When our kids were young, they would harvest the patch of rhubarb on the farm and it was sold to the Paul Mark jam or jelly factory in Fargo and the money they earned was used for the fair.
We no longer have the patch of rhubarb, as repeated flooding finally killed it off.
Rhubarb Custard Pie
2 Eggs 1 Tablespoon flour
2 Tablespoons milk 1 Teaspoon vanilla
1 1/2 Cups Sugar 3 Cups cut rhubarb
1/2 Teaspoon Nutmeg 1 Tablespoon butter
Beat eggs lightly; add milk, flour, sugar, nutmeg and vanilla.

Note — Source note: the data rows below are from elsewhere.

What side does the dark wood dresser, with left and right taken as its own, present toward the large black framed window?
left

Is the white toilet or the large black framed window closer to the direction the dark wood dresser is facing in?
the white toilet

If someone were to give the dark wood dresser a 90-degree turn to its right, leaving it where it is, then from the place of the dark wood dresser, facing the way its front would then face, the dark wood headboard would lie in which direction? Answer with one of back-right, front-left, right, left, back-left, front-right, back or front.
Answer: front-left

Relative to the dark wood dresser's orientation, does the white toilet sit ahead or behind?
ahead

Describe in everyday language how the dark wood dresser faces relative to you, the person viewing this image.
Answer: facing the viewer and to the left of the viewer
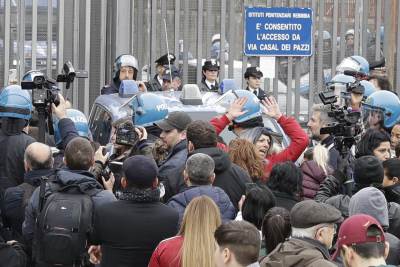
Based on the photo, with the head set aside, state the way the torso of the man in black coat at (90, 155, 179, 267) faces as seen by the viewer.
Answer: away from the camera

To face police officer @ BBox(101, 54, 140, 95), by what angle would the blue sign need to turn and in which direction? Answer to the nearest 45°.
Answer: approximately 45° to its right

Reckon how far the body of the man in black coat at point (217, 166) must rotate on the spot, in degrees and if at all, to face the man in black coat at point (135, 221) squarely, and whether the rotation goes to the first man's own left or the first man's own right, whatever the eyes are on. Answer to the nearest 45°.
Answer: approximately 90° to the first man's own left

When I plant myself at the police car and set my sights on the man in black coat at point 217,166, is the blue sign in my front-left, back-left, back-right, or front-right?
back-left

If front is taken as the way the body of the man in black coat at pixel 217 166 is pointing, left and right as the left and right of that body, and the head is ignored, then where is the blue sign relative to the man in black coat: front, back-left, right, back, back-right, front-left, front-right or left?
front-right

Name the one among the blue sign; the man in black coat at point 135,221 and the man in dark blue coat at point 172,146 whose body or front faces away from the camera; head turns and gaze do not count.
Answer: the man in black coat at point 135,221

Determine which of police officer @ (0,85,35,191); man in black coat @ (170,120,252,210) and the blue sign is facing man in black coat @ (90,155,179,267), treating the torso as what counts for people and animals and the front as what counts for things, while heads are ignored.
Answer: the blue sign

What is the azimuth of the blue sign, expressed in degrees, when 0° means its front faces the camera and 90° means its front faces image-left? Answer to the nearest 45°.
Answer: approximately 0°

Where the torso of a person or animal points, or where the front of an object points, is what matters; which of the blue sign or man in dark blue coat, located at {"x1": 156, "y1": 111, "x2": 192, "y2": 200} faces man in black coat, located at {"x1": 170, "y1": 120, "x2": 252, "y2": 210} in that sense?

Add rhubarb and stir well. Pour into 8″ unbaked pie shell, dot
with butter and bake 400 degrees for 50 minutes. Insert knife
in center of pie, if it comes out clean the pie is done. Keep
refrigerated, if you have any leftover!
Rhubarb Cake
1/2 Cup butter or margarine 2 Cups flour
3/4 Cup white sugar 1 Teaspoon baking soda
3/4 Cup brown sugar 1 Cup buttermilk or sour milk
1 Egg 2 Cups cut rhubarb
Cream butter and sugar, add egg. Blend in soda and add flour
alternately with the buttermilk. Stir in rhubarb. Pour into 9×13
greased cake pan. Blend 1/2 cup sugar with 1 teaspoon cinnamon
and sprinkle over the batter. Bake 325 degrees 30-40 minutes.
Serve with whipped topping or ice cream.